Home >> News >> AWARD-WINNING POET THEO WILSON DISCUSSES ACTIVISM IN AN INCREASINGLY RACIALLY CHARGED WORLD

AWARD-WINNING POET THEO WILSON DISCUSSES ACTIVISM IN AN INCREASINGLY RACIALLY CHARGED WORLD

COLLEGE PARK, Md. – Over 150 people filled the Gildenhorn Recital Hall at The Clarice Smith Performing Arts Center on Wednesday night to hear award-winning slam poet and social justice advocate Theo Wilson, who appeared as part of the University of Maryland College of Arts and Humanities Dean’s Lecture Series.

Wilson skyrocketed to social media fame after posting beliefs about hate and bias. During his lecture, he discussed his experiences as a black man in an increasingly digital and racially charged world.

Wilson went undercover in white supremacist online communities to “get a gist of the gathering storm” because “nothing is more dangerous for black people than white supremacy.”

While undercover, he learned how social media creates digital echo chambers that steer users toward content that affirms their ideological beliefs. He also learned about the dangers of groupthink, a psychological phenomenon in which a group of people make irrational decisions based on the desire for harmony.
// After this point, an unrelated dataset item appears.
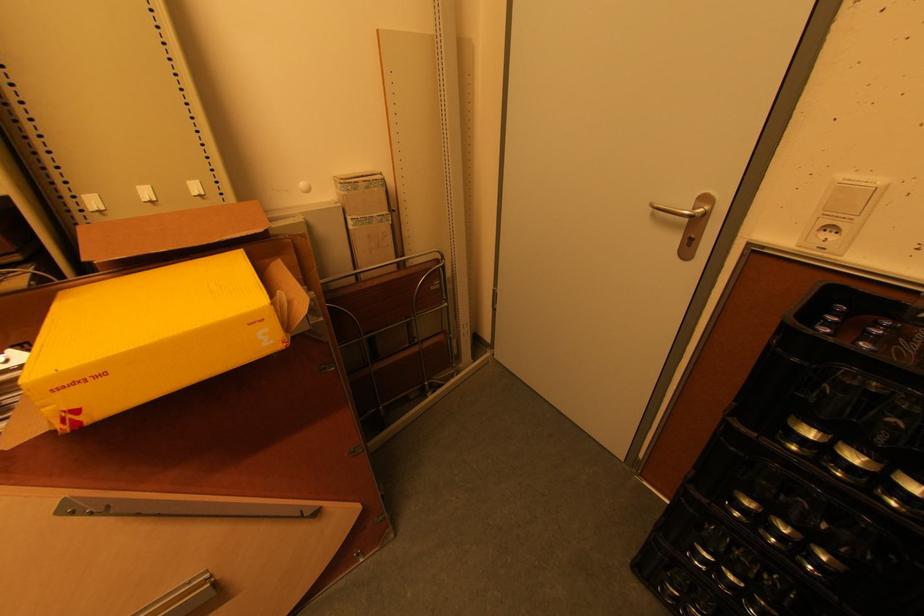
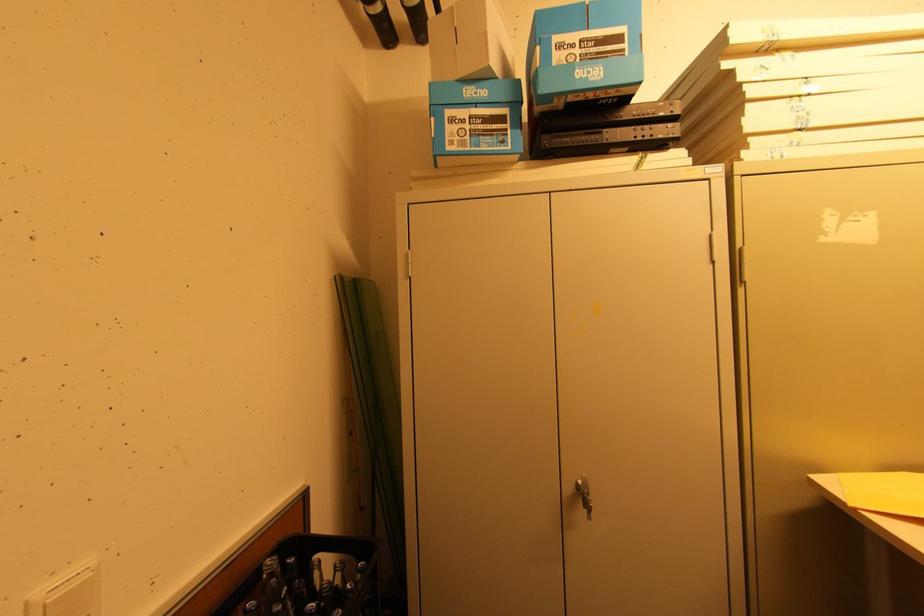
The point at (885, 180) is marked in the first image. Where is the corresponding point in the second image?

(91, 562)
Noticing how alt-right online communities gained momentum through these realities propelled his career as an activist.

Throughout the lecture, he detailed events that changed the way he thought about his own race. From the racially motivated bombings at Florida A&M University, a historically black college, in 1999, to the election of George W. Bush in 2001, Wilson described how race permeated his everyday life.

Wilson began his public speaking career in the NAACP at the age of 15, and has always had a passion for social justice. He helped found the Denver Slam Nuba team, which won the National Poetry Slam in 2011. Wilson also performed at this year’s TEDxMileHigh event.

He concluded his lecture by reciting a slam poem called “Impossible,” which expressed the possibility of the impossible and the barriers African Americans have overcome. The poem captivated the audience as Wilson proclaimed “My breath is like humanity/ Limitless/ Unbounded/ And impossibly free.”

During a question and answer session moderated by Linda Aldoory, associate dean for research and programming, Wilson responded to questions about slam poetry, his personal utopia and a world without racism.

Wilson ended his performance by reminding the audience that “there’s this new generation that has this attitude that’s unbreakable,” and encouraged the continuation of self-expression.